By aggregating small, automated adjustments from devices already enrolled in OEM programs, utilities can access a baseline of coordinated load flexibility without introducing the enrollment friction of a utility demand response program. Background VPP is a complementary approach to scale the resource pool. Critically, it does not cannibalize or disincentivize more mature, enrollment-based programs, either. If anything, it creates operational familiarity with device‑level coordination at scale.

Figure 2: Background VPP aggregation boosts first hour performance, smooths ramp‑up, and increases total load shed alongside enrolled programs.
Utilities discussed background aggregation as infrastructure that supports portfolio resilience at all stages: customers who want deeper engagement can step into higher‑incentive programs. Those who need lower‑touch participation can remain part of the aggregation without removing their device from the pool.

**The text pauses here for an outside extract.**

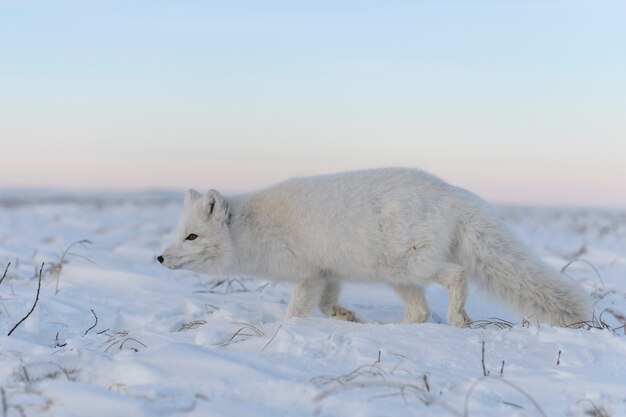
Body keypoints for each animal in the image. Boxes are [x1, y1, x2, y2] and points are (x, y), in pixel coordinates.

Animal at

What this moment signals for VPP maturity
Taken together, these signals point to an industry that is moving deliberately up the VPP maturity curve.
Utilities are prioritizing year‑round availability to support planning confidence. They are building participation models that emphasize durability, optionality, and operational simplicity. Even the hurdle of defining what exactly a VPP is points to their expansion and growth.
The 2026 PLMA Spring Conference made one thing clear: the next phase of VPP progress will not hinge on ambition alone. It will hinge on discipline — clear definitions and program design that supports consistent operation over time. As VPPs continue to mature, those foundations will determine how quickly they can evolve from capable programs into trusted grid resources.